Whenever a person comes upon a higher notion of what’s real and true, it always seems to slip back closer to what it once was, until neither the old way, false and mindlessly structured, nor the oncenew way make sense, and the only thing that’s known for certain is confusion. But, we long for the oncenew way, because, when it first hit, it shattered the heart and its veins and arteries and left them a mass of beating, red liquid, whose reality could not be denied. It gave a clear view, which was impossible to take in completely but provided a small sense of place, like observing the breadth of a mountain range from a high point, or arriving into a straight stretch of river after a sudden curve. And this sense sank into bone and mixed in with marrow, and makes the sensor believe it would eternity be in him. But, as I know from experience, time always takes good notions away with the bad and, after enough times, leaves you hollow as a flightless bird.

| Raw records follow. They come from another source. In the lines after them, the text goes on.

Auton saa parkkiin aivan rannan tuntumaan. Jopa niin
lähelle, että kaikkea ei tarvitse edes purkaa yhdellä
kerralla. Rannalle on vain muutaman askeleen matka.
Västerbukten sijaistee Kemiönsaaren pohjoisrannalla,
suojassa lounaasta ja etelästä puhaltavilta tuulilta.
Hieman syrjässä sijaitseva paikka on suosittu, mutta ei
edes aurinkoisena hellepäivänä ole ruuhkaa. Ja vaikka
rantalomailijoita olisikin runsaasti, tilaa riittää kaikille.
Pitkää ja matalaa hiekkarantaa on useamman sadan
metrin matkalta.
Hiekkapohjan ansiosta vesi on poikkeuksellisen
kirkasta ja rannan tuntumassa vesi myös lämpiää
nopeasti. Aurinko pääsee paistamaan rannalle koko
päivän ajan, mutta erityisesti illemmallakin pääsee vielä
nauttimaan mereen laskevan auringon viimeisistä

And I lean against the window and try to forget everything but the lifelong flow of feelings felt shaking through my senseless soul, which have, occasionally, made me air. I close my eyes, and try to be nothing. A pure nothing, unlike the weighty, wasted nothing cemented to floors I seem to sometimes be.

Feeling the wind ripple past the window, I press my head harder against glass and try to release my mind to the air, where, ridding wind’s gusts, ploughing straightaway though the trees, it can become free and boundless, till, the wheels that drive clarity slow and spark and smoke.

I press my head harder and strain to change the way things are. The spokes of my mind spur and sputter as I strain against the world and try to kill all sad stillness and eternal separation with the brilliant burning of my plain brain.


The author's comments:
i think this got even more confused than it was supposed to be. screw it, though, I'm already sick of writing it and i think parts of it sound nice and pretty. In the end, that's all that should matter.